A Amazon está redefinindo o futuro da logística com a implementação de seu milionésimo robô e o lançamento do DeepFleet, um modelo de inteligência artificial generativa que torna sua frota robótica mais inteligente e eficiente. Esses avanços, anunciados por Scott Dresser, vice-presidente da Amazon Robotics, em 30 de junho, consolidam a empresa como líder global em robótica móvel industrial, com mais de 300 instalações automatizadas em todo o mundo.
Robôs e IA na Amazon
A frota de um milhão de robôs da Amazon, que inclui modelos como Vulcan, Hercules, Pegasus e o autônomo Proteus, desempenha tarefas como transporte, separação e embalagem de produtos. O robô marcante foi implantado em um centro no Japão, simbolizando o alcance global da automação da empresa. Cerca de 75% das entregas globais já contam com robôs, que aumentam a eficiência em 25% em centros de entrega rápida.
O DeepFleet, construído com ferramentas da AWS, como o Amazon SageMaker – ferramenta de desenvolvimento de modelos, processamento de dados e de IA generativa -, coordena os movimentos dos robôs, reduzindo o tempo de viagem em 10%. Essa tecnologia, comparada a um sistema inteligente de tráfego, otimiza rotas, reduz congestionamentos e agiliza o processamento de pedidos dentro dos centros da empresa. Como resultado, a Amazon entrega pacotes mais rapidamente e com custos menores, beneficiando os clientes e reduzindo gastos adicionais na logística interna.
Produtividade e Impactos
A automação elevou a produtividade da Amazon a níveis impressionantes. Desde 2015, o número de pacotes processados por funcionário cresceu de 175 para 3.870 por ano, segundo o Wall Street Journal. O DeepFleet, ao armazenar produtos mais próximos dos clientes, aprimora a previsão de demanda e o posicionamento de estoque, permitindo entregas mais rápidas. Essa eficiência é ainda mais evidente em armazéns como o de Shreveport, Louisiana, onde robôs e humanos trabalham em sinergia, com robôs classificando e empilhando itens enquanto funcionários selecionam produtos.
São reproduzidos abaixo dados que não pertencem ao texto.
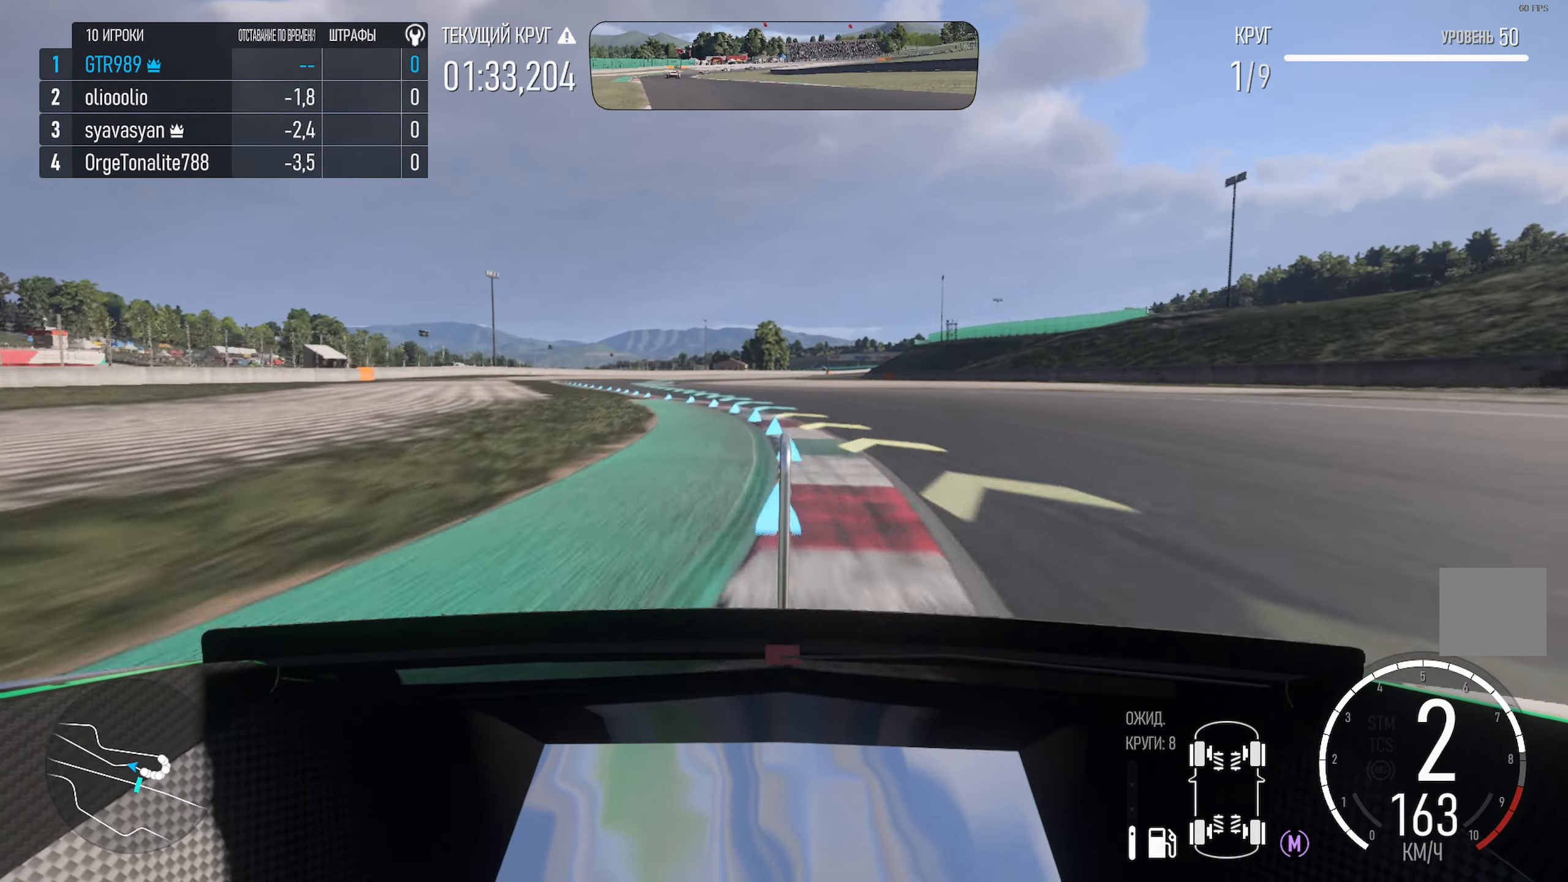
{"buttons": ["A"], "left_stick": "left", "right_stick": "center", "events": [[50, "A", "down"], [317, "left_stick", "center"], [400, "left_stick", "left"]]}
Embora a automação tenha transformado os armazéns, a Amazon enfatiza que os robôs complementam o trabalho humano. Desde 2019, mais de 700 mil funcionários foram capacitados em áreas como robótica e engenharia, com programas como o Amazon Career Choice, que oferece formação técnica. Em Shreveport, nos EUA, os cargos técnicos cresceram 30% em relação aos cargos de centros tradicionais.
Por outro lado, a automação reduziu a necessidade de mão de obra braçal. No último ano, a média de funcionários por armazém caiu para 670, a menor em 16 anos. A Amazon planeja reduzir ainda mais sua força de trabalho, o que levanta preocupações sobre perdas de empregos, especialmente em instalações de alta densidade.
O Futuro da Logística
A Amazon está testando cada vez mais robôs e expandindo o uso de IAs para tarefas complexas, como responder aos comandos de forma mais precisas, por meio de acompanhamento humano de seus funcionários. Contudo, o CEO da empresa, Andy Jassy, reconhece que a IA generativa pode eliminar algumas funções, embora a empresa continue contratando em áreas como IA e robótica.
Com um milhão de robôs e o DeepFleet, a Amazon está transformando a logística, combinando robótica e IA para oferecer entregas mais rápidas e econômicas. A automação aumenta a produtividade e cria oportunidades para cargos técnicos, mas também reduz empregos braçais, desafiando o mercado de trabalho. À medida que a DeepFleet evolui, a Amazon promete reimaginar a logística, equilibrando inovação com impacto social. O futuro, impulsionado por novas tecnologias mais inteligentes, está apenas começando para a gigante americana de tecnologia.